La presenza di obbligatoria trasformazione in rendita di parte dei
montanti accumulati è importante non solo dal punto di vista
previdenziale in senso lato, ma anche sotto il profilo tecnico.
L'obbligatorietà permette di eliminare la cosiddetta antiselezione, il
fenomeno del tutto naturale per cui coloro che si sentono in piena forma
sono maggiormente portati a scegliere la rendita rispetto a coloro che si
sentono un po' "acciaccati", come si dice a Roma. Sarà così
possibile adottare, nella costruzione dei premi assicurativi, tavole di
sopravvivenza relative alla popolazione generale, notevolmente più
vantaggiose in termini di importo di rendita assicurabile (rendite
superiori anche del 20-30% nei primi anni di erogazione) rispetto alle
rendite calcolate con tavole selezionate, relative cioè a collettività
di assicurati volontari di rendita vitalizia; e queste appunto sono le
tavole che, peraltro in maniera tecnicamente corretta, vengono adottate
dagli assicuratori per le rendite attualmente reperibili sul mercato.

- [ESTRATTO DEI DATI]:

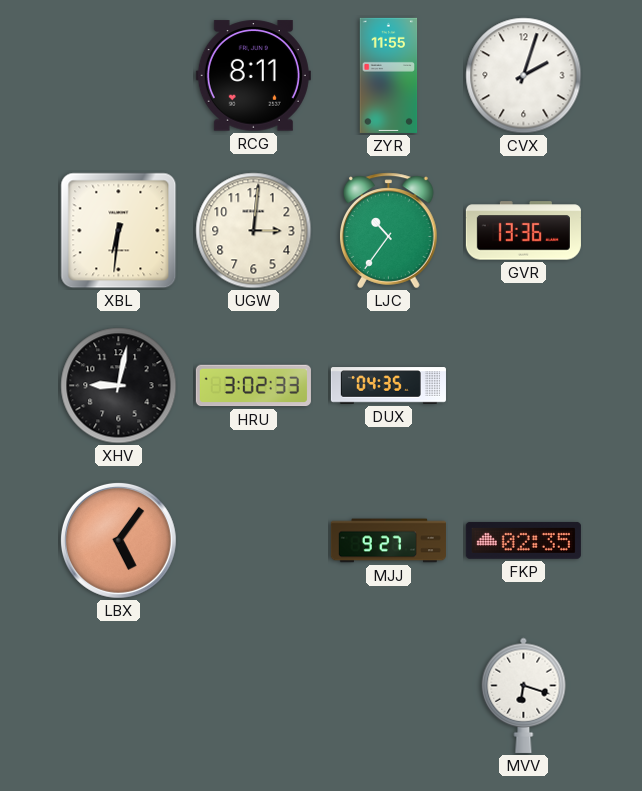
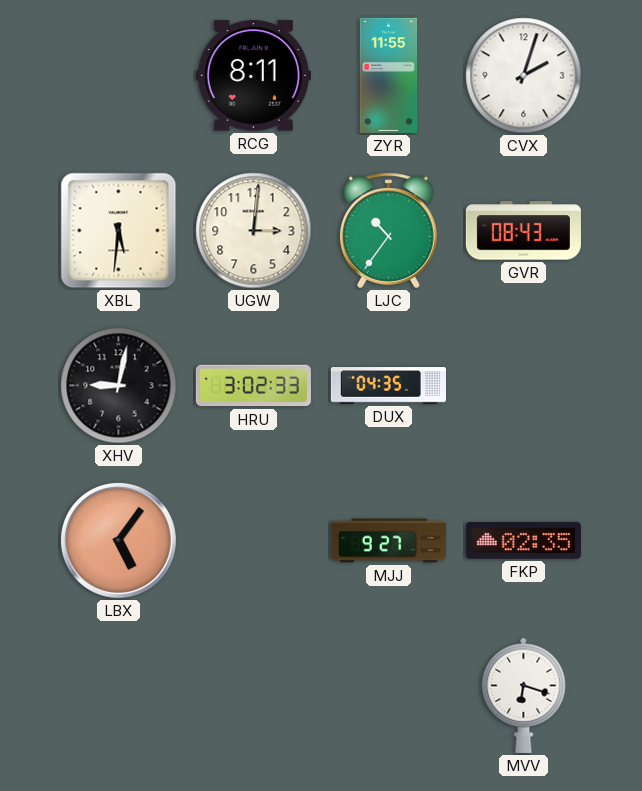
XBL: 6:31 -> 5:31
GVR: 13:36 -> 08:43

- [COMPITI]:
A) Secondo il testo sulla trasformazione obbligatoria in rendita, di quanto possono risultare superiori, nei primi anni di erogazione, le rendite calcolate con tavole di sopravvivenza della popolazione generale?
B) Prosegua il testo sulla trasformazione obbligatoria in rendita a partire dal punto in cui si interrompe.
L'elenco non è necessario per svolgere i compiti.

- [RISPOSTE IN ORDINE]:
A) Anche del 20-30% rispetto alle rendite calcolate con tavole selezionate.

B)
Il superamento, tramite l'obbligatorietà, dell'antiselezione ha come
ulteriore effetto positivo la possibilità, in corso di erogazione della
rendita, di chiedere all'assicuratore il rilascio delle attività
accantonate a fronte del contratto (cosiddette riserve matematiche),
possibilità giustamente esclusa dagli attuali contratti stipulati
volontariamente ma che, una volta introducibile ed introdotta,
garantirebbe opportuna mobilità nell'ambito del mercato delle rendite.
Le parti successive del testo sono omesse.